• Text:

After a brief rally in August, prices fell back below $5.00 in September and commercials returned again. After September, spot Minneapolis prices rallied nearly a dollar a bushel to a peak of $5.90 in mid-January of 2017 and made Minneapolis the one wheat worth owning in last year's bear market.

After the January peak, Minneapolis wheat spent the next three months giving back 75% of the rally, which shook noncommercial traders out of the market. Commercial net longs returned in early April, but this time spot prices were below $5.25 -- a higher level of support than what was seen last fall. That is why I suspect there is still good demand for spring wheat.

The other bullish evidence to note included a change in trend on Monday, May 1, when July Minneapolis wheat posted its highest close in eight weeks. Prices have fallen back since but are still above their recent lows. The weekly stochastic also finished last week with a bullish turn in momentum.

Fundamentally speaking, it is still too early to tell just how much wheat in Kansas will recover, or how well Canada will recover from their slow planting start. Unfortunately, Wednesday's WASDE report also won't be of much help as USDA's assessments were made in late-April and early-May, some before the heavy snow even fell.

With plenty of unanswered questions still in front of us, the pertinent market clues in early May are offering hints of higher spring wheat prices ahead.

• Written problem: In one to three sentences, explain why the wheat market commentary suspects there is still good demand for spring wheat.

• Excerpted records:
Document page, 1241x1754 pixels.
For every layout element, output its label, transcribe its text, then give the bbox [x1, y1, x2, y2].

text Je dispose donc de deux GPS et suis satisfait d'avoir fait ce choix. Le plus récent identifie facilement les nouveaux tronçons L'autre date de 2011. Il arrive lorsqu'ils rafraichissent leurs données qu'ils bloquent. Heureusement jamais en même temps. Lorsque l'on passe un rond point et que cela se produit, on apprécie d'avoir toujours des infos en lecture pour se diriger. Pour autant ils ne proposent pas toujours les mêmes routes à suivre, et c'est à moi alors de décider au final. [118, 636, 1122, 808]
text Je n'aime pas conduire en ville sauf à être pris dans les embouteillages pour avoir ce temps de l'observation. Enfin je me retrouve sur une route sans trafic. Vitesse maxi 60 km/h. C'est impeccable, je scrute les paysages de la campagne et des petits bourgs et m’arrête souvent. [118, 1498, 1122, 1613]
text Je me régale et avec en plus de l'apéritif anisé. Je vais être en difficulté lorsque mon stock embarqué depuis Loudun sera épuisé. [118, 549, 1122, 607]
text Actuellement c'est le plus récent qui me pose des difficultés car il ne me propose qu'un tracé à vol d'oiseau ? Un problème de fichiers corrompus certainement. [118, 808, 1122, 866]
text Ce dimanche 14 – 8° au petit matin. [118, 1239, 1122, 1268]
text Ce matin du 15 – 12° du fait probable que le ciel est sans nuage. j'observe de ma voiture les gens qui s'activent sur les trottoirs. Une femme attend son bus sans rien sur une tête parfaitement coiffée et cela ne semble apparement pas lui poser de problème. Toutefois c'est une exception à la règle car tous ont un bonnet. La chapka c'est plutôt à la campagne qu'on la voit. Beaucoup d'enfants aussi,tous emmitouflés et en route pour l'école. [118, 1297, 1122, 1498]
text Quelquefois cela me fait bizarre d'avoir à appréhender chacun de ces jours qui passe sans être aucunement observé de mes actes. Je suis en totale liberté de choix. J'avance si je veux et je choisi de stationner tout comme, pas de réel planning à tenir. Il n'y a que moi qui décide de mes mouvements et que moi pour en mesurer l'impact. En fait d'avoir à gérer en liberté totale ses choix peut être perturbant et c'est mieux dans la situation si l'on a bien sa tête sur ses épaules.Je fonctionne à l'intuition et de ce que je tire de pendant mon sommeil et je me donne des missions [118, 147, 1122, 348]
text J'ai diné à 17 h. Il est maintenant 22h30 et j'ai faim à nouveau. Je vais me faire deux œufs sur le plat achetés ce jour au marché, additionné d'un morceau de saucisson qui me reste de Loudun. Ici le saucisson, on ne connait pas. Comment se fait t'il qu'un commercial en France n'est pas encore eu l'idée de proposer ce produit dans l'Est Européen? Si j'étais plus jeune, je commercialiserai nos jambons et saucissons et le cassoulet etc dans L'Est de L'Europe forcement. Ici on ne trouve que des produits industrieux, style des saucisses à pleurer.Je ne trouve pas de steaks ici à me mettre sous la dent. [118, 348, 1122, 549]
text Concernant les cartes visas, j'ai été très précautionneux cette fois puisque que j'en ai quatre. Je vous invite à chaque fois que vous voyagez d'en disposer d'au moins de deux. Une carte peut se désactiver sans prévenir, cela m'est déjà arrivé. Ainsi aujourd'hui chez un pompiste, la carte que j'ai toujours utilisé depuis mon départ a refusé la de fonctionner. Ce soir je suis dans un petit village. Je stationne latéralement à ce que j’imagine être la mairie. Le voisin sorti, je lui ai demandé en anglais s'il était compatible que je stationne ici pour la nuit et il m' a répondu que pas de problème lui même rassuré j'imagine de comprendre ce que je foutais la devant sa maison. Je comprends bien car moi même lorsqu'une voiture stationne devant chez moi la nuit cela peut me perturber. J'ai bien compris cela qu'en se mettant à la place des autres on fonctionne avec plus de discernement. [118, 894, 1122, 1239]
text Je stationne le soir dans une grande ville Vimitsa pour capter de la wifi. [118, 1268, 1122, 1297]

• Response to the exercise: Commercial net longs returned to Minneapolis wheat in early April, when spot prices were below $5.25. That was a higher level of support than the one seen the previous fall, when commercials came back after prices fell below $5.00.